If you are not considering how to enroll introverts into your conference program or event your are missing 1/3 to 1/2 of the population. New technology gives you an easy way to do just that. Take the first step and listen to Susan Cain's TED talk. Listen with the filter of conference design in mind. She says it far better then I. Then take a look at your own events and determine how you can increase (yes, I said increase) participation by including a whole group of individuals who may not already be involved.

I will finish with one of my favorite quotes by Susan, "There's zero correlation between being the best talker and having the best ideas.” Right now, we need everyone's ideas to make a difference in our world.

Wednesday, April 4, 2012

Extra Points for Bunny Slippers?

There I was in my bunny slippers lounging on the couch last November just back from the BSR 2011 Conference. My schedule didn't allow me to attend EventCamp Vancouver in person and I didn't want to miss it, so virtual I was. Laptop on my lap (I get that term now) I was streaming the content, engaging in the 1000 Acts of Green game, and tweeting away.

How was it?, you ask. Fantastic! I felt as if I were actually in the room contributing to the discussion, networking and learning! The only time I was left out was during the coffee break, but then I just I went to my kitchen, poured myself a cup and settled back into the couch.
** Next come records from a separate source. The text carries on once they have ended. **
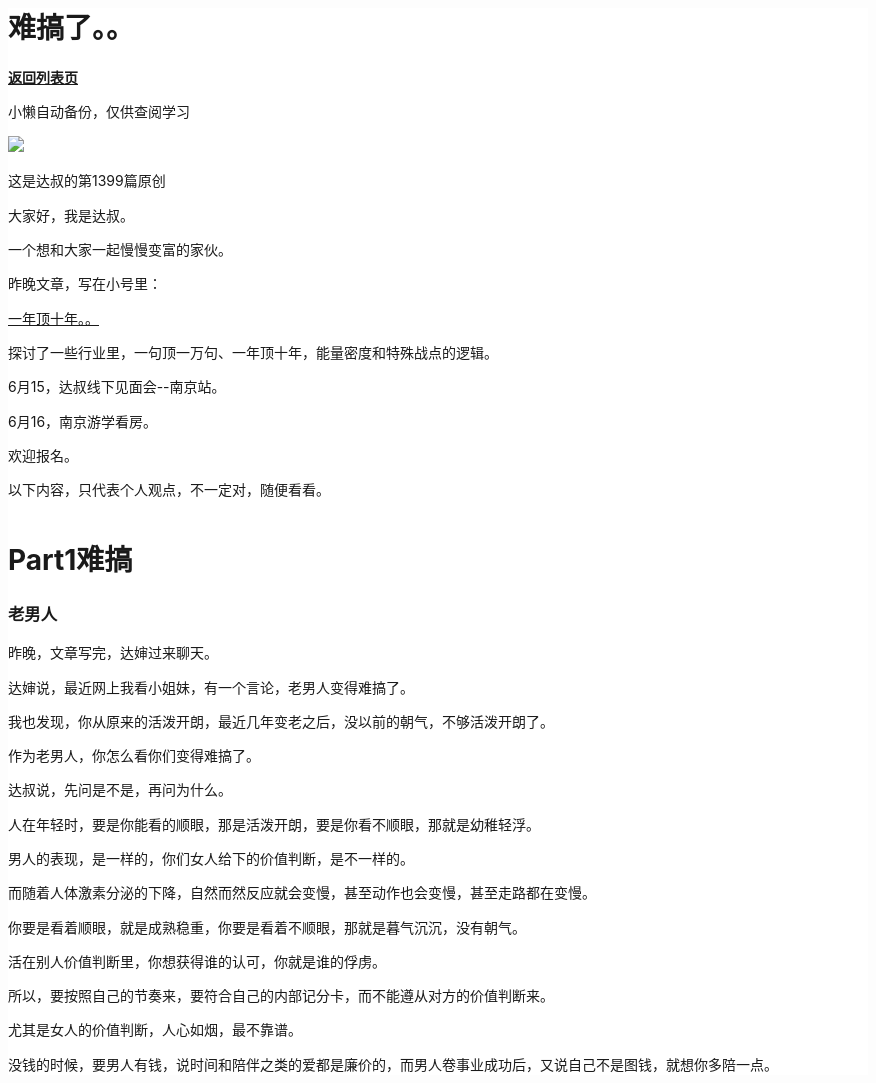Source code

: # 难搞了。。

[**返回列表页**](/gzh/达叔天演论)

小懒自动备份，仅供查阅学习

![](https://mmbiz.qpic.cn/mmbiz_png/MAUQjpXpKc2oWuRGMoHJPicHIzzPHCpqnbtNITAkwJzL9yUuRiaSUib3Df75p45lN4hmWo9qRgLJ1kcg78Ru6ushA/640?wx_fmt=png&from;=appmsg)

这是达叔的第1399篇原创

大家好，我是达叔。

一个想和大家一起慢慢变富的家伙。

昨晚文章，写在小号里：

[一年顶十年。。](http://mp.weixin.qq.com/s?__biz=Mzg2NjYxNTY5NA==&mid=2247488434&idx=1&sn=4ceab0673157147e524f8bcbb0c1149d&chksm=ce497b53f93ef2453e2d06f5a30ce550cd0cdf62e2d3e650d8c4cdb693183ca9bb2f3cabb733&scene=21#wechat_redirect)  

探讨了一些行业里，一句顶一万句、一年顶十年，能量密度和特殊战点的逻辑。

6月15，达叔线下见面会--南京站。

6月16，南京游学看房。

欢迎报名。

以下内容，只代表个人观点，不一定对，随便看看。

# Part1难搞

### 老男人

昨晚，文章写完，达婶过来聊天。

达婶说，最近网上我看小姐妹，有一个言论，老男人变得难搞了。  

我也发现，你从原来的活泼开朗，最近几年变老之后，没以前的朝气，不够活泼开朗了。

作为老男人，你怎么看你们变得难搞了。

达叔说，先问是不是，再问为什么。

人在年轻时，要是你能看的顺眼，那是活泼开朗，要是你看不顺眼，那就是幼稚轻浮。  

男人的表现，是一样的，你们女人给下的价值判断，是不一样的。  

而随着人体激素分泌的下降，自然而然反应就会变慢，甚至动作也会变慢，甚至走路都在变慢。  

你要是看着顺眼，就是成熟稳重，你要是看着不顺眼，那就是暮气沉沉，没有朝气。

活在别人价值判断里，你想获得谁的认可，你就是谁的俘虏。  

所以，要按照自己的节奏来，要符合自己的内部记分卡，而不能遵从对方的价值判断来。

尤其是女人的价值判断，人心如烟，最不靠谱。

没钱的时候，要男人有钱，说时间和陪伴之类的爱都是廉价的，而男人卷事业成功后，又说自己不是图钱，就想你多陪一点。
I believe one of the reasons I was so enrolled in the event was due to the "Get Your Green On" game app. It allowed me to upload photos, answer questions, earn points and engage with the onsite participants. Popular demand says, I was not the only one to feel this way. The game was so successful, that the partners who developed it have written a guide to tell you about their experiences and help you learn more about green apps. It is available for download here,

Now, I am usually an conference organizer and not a participant, so this was a new role for me. Best of all, I didn't have to get dressed, go to the airport, go through "security theater," fly, check into a hotel or get to the venue. And to top it off my remote footprint avoided enough carbon dioxide emissions to fill 110,000 party balloons! That is a win both environmentally and economically as well as allowing me to spend time nestled at home.